▶ Activity: In how many lines of the records below does the word "middle" appear? Answer with the number alone.

▶ Data shown:
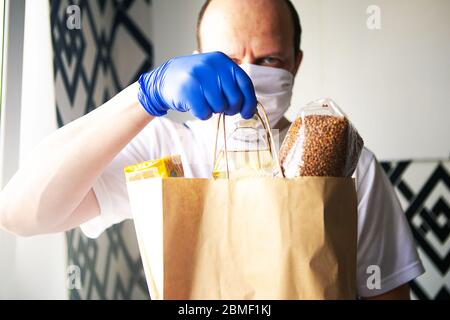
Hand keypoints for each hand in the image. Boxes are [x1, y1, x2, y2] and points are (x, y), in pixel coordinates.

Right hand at [137, 52, 256, 119]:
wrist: (165, 79)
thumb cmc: (196, 80)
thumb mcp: (216, 73)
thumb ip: (232, 85)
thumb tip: (251, 108)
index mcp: (222, 61)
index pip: (245, 84)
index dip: (249, 102)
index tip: (247, 114)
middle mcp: (212, 66)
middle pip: (234, 99)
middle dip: (230, 109)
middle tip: (221, 107)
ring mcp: (199, 77)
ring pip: (219, 107)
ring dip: (213, 110)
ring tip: (204, 101)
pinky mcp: (188, 91)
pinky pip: (205, 113)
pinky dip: (202, 114)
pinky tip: (195, 105)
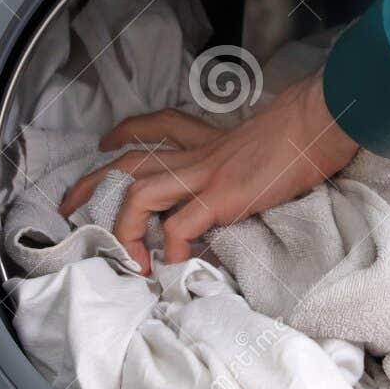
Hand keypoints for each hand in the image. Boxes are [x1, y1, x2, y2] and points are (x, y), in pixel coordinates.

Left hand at [59, 70, 357, 271]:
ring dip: (123, 229)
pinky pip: (181, 227)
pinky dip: (172, 249)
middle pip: (130, 163)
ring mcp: (206, 176)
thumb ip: (246, 163)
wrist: (320, 123)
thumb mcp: (264, 144)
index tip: (106, 142)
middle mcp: (198, 155)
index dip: (125, 132)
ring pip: (140, 195)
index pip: (157, 127)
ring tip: (124, 258)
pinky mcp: (221, 198)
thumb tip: (247, 185)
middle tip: (69, 207)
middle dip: (93, 183)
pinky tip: (174, 265)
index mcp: (209, 140)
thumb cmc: (303, 135)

▶ Task answer: 8